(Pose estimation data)
Segment Open
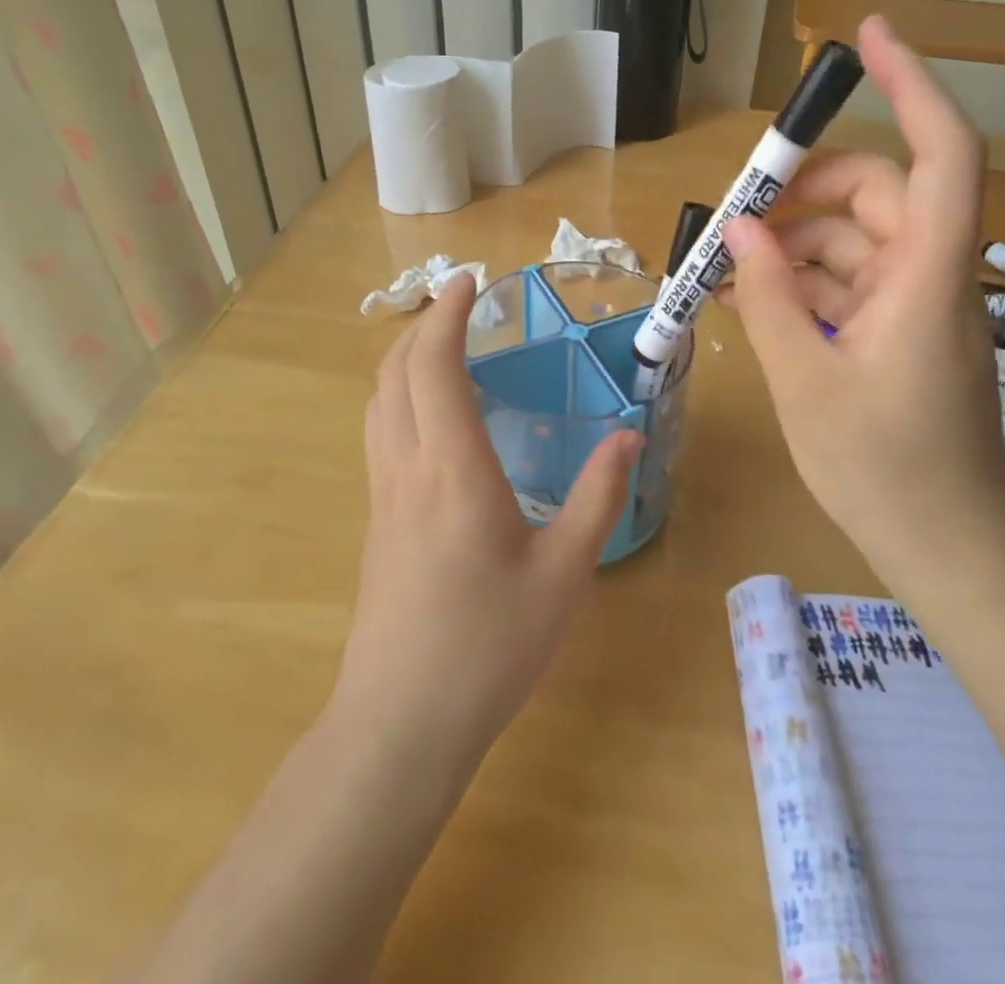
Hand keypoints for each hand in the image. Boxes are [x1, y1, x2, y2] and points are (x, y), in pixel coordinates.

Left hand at [335, 274, 641, 762]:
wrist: (399, 722)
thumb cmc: (488, 647)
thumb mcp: (563, 574)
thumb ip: (598, 498)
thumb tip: (629, 438)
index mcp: (453, 469)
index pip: (435, 365)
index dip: (448, 314)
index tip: (469, 281)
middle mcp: (407, 466)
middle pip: (396, 370)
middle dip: (424, 322)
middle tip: (462, 303)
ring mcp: (382, 492)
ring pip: (379, 399)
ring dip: (405, 356)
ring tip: (445, 344)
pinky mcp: (375, 517)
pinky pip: (380, 430)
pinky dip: (400, 393)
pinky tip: (432, 413)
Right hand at [721, 16, 1004, 582]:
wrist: (945, 548)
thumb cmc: (883, 471)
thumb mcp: (805, 382)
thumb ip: (769, 300)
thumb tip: (740, 235)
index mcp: (927, 278)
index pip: (941, 154)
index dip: (912, 83)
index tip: (865, 36)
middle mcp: (931, 275)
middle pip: (876, 193)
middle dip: (803, 192)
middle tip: (737, 216)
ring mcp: (917, 303)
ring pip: (853, 239)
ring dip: (791, 246)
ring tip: (727, 273)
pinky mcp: (901, 329)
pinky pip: (848, 282)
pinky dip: (802, 283)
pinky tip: (752, 303)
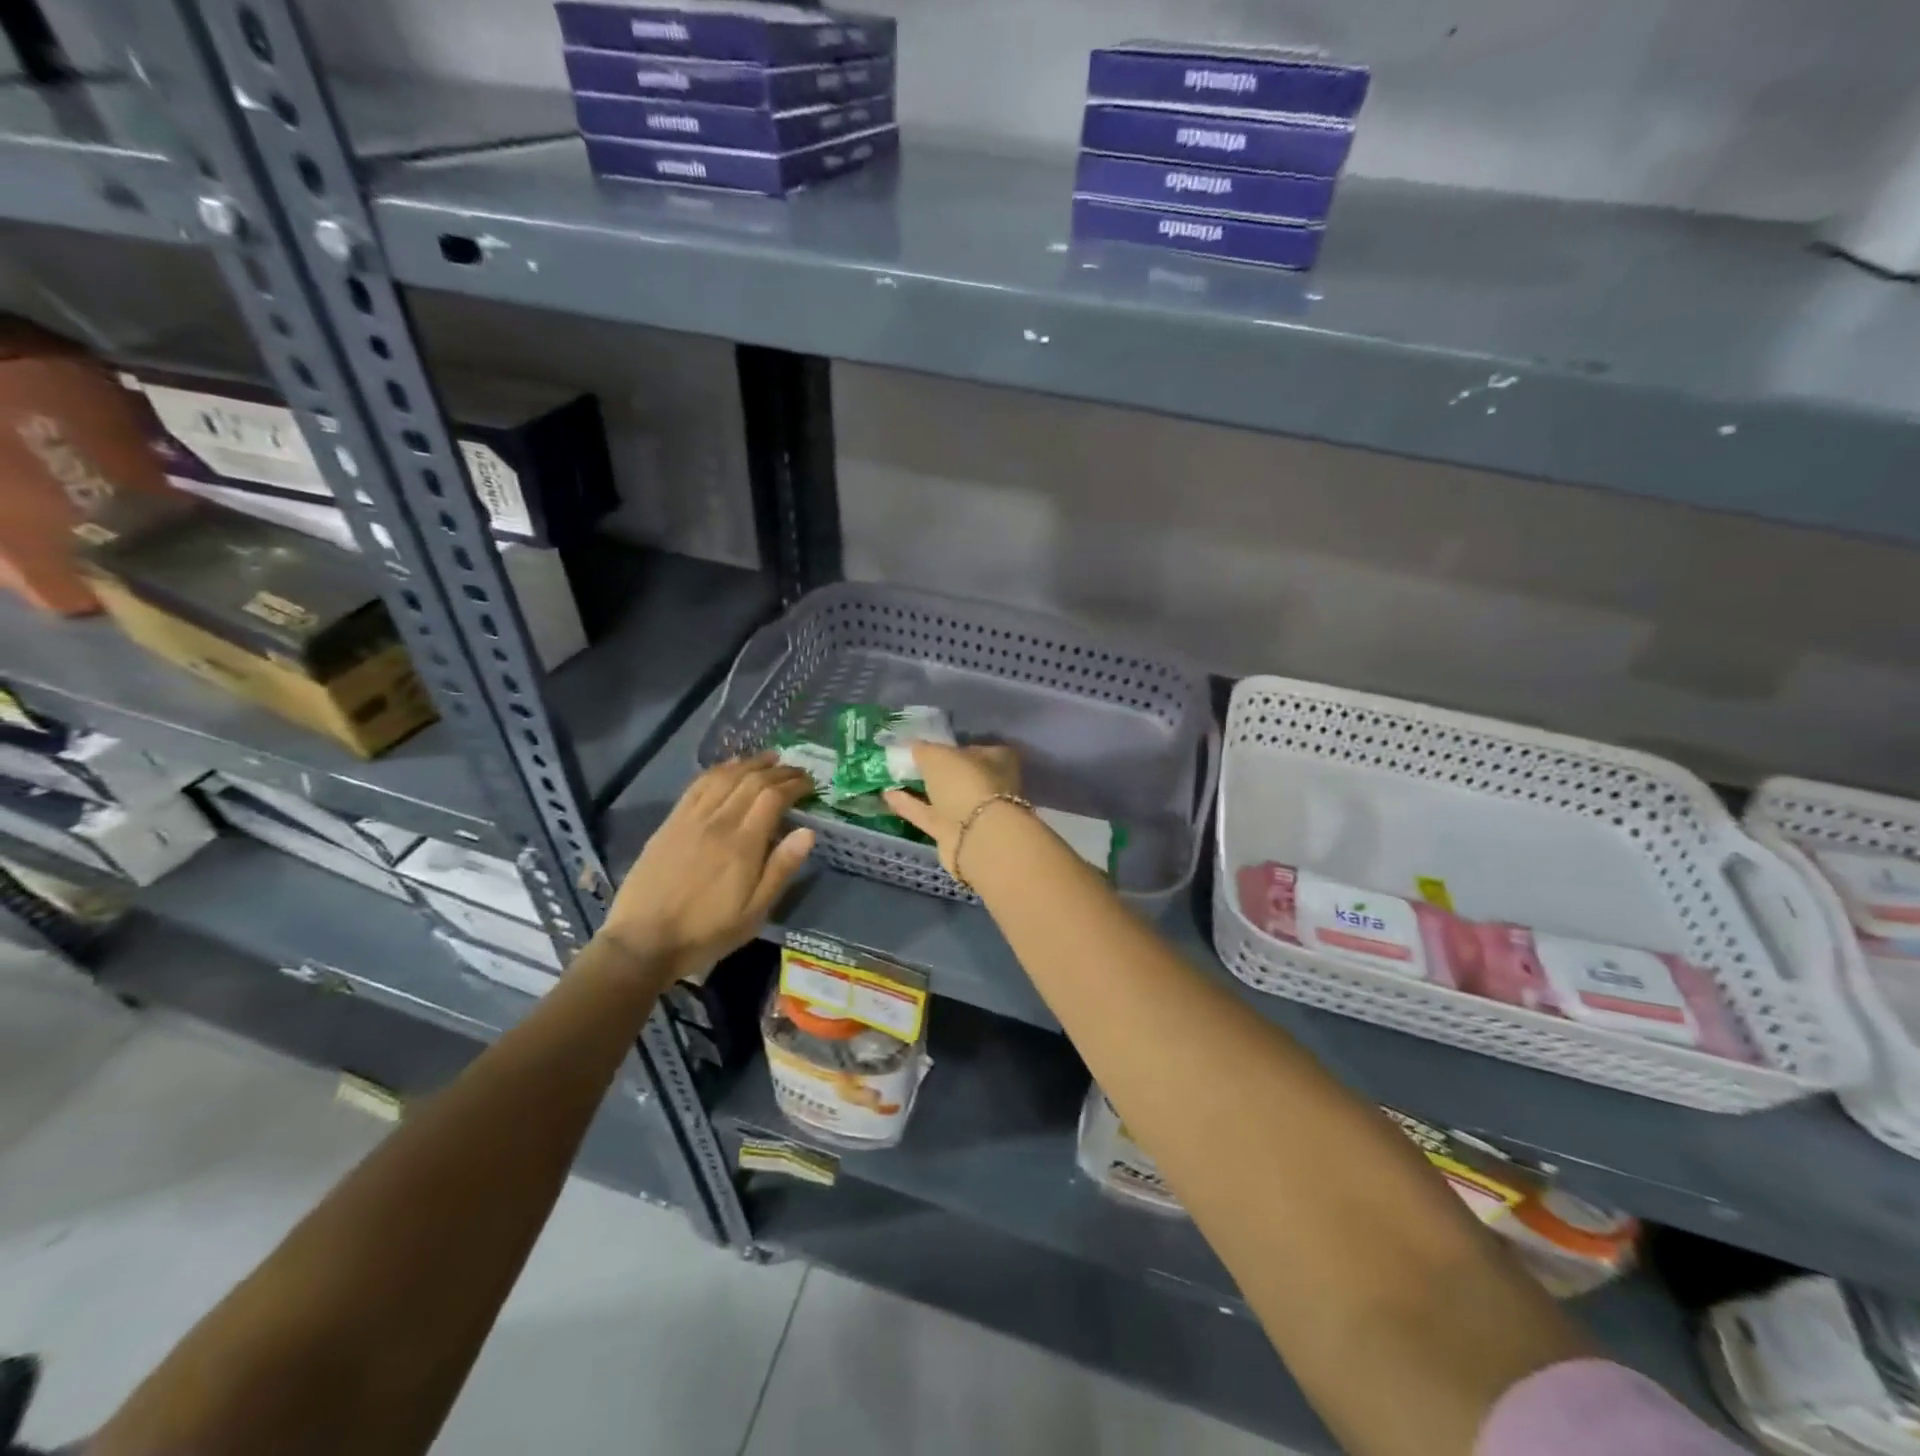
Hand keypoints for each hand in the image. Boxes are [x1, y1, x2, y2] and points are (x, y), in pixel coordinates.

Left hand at [602, 754, 814, 981]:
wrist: (643, 941)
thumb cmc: (706, 932)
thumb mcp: (754, 912)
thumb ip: (781, 869)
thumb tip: (808, 832)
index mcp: (743, 845)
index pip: (773, 798)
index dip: (794, 785)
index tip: (811, 783)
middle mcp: (718, 822)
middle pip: (752, 781)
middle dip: (778, 771)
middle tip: (797, 770)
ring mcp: (691, 819)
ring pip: (725, 777)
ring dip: (750, 763)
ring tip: (769, 758)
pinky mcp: (671, 822)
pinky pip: (698, 785)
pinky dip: (719, 770)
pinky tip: (730, 767)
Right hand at [883, 741, 1020, 878]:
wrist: (977, 837)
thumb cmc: (966, 782)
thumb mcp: (939, 755)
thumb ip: (924, 749)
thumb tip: (913, 745)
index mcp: (999, 759)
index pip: (974, 747)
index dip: (950, 746)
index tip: (925, 744)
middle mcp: (990, 785)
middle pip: (959, 774)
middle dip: (936, 770)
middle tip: (907, 761)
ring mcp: (974, 812)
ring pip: (944, 797)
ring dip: (920, 789)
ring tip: (892, 777)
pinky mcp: (956, 834)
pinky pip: (930, 815)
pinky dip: (911, 806)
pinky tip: (888, 796)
Segment Closed
▸ Prompt
Copy only the lines running from the one that holds "ring dip: (405, 356)" through the last line of the data, and include both of those lines. Do not copy any pictures.

▸ Completed task
ring dip: (405, 356)
ring tip: (445, 344)
pinky mcp: (375, 517)
pinky pip: (380, 430)
pinky dip: (400, 393)
pinky tip: (432, 413)
Right hand at [721, 16, 1004, 582]:
wrist: (945, 548)
thumb cmc: (883, 471)
thumb mcp: (805, 382)
thumb ip: (769, 300)
thumb tip: (740, 235)
index mcp: (927, 278)
index pip: (941, 154)
index dip: (912, 83)
index tip: (865, 36)
middle mcp: (931, 275)
middle pip: (876, 193)
middle dip: (803, 192)
middle tip: (737, 216)
ring mcp: (917, 303)
ring pip: (853, 239)
ring dip: (791, 246)
ring tip: (727, 273)
pinky mcp: (901, 329)
pinky pip: (848, 282)
pinky dip: (802, 283)
pinky tip: (752, 303)
Hand keypoints for each hand in the image. Boxes are [x1, y1, x2, y2] and points are (x, y), in pixel coordinates.

Left hand at [602, 754, 814, 981]:
wrist: (643, 941)
thumb cmc: (706, 932)
thumb mcp: (754, 912)
thumb ip: (781, 869)
thumb tip: (808, 832)
index mcp: (743, 845)
index pip: (773, 798)
index dip: (794, 785)
index tip: (811, 783)
middle mcp: (718, 822)
middle pip: (752, 781)
middle dip: (778, 771)
middle tip: (797, 770)
ring mcp: (691, 819)
ring pip: (725, 777)
ring dip: (750, 763)
ring tip: (769, 758)
pinky mcp: (671, 822)
pinky pip: (698, 785)
pinky dip: (719, 770)
pinky tip: (730, 767)
Right hand at [883, 741, 1020, 878]:
wrist: (977, 837)
thumb cmc: (966, 782)
thumb mcp: (939, 755)
thumb ip: (924, 749)
thumb tip: (913, 745)
index mcp: (999, 759)
index pip: (974, 747)
index dip: (950, 746)
index tip: (925, 744)
middle mcp: (990, 785)
middle pip: (959, 774)
middle dip: (936, 770)
middle tip: (907, 761)
ring mcp: (974, 812)
ring pip: (944, 797)
ring dip: (920, 789)
ring tip: (892, 777)
pinky mcp: (956, 834)
pinky pip: (930, 815)
pinky dip: (911, 806)
pinky tip: (888, 796)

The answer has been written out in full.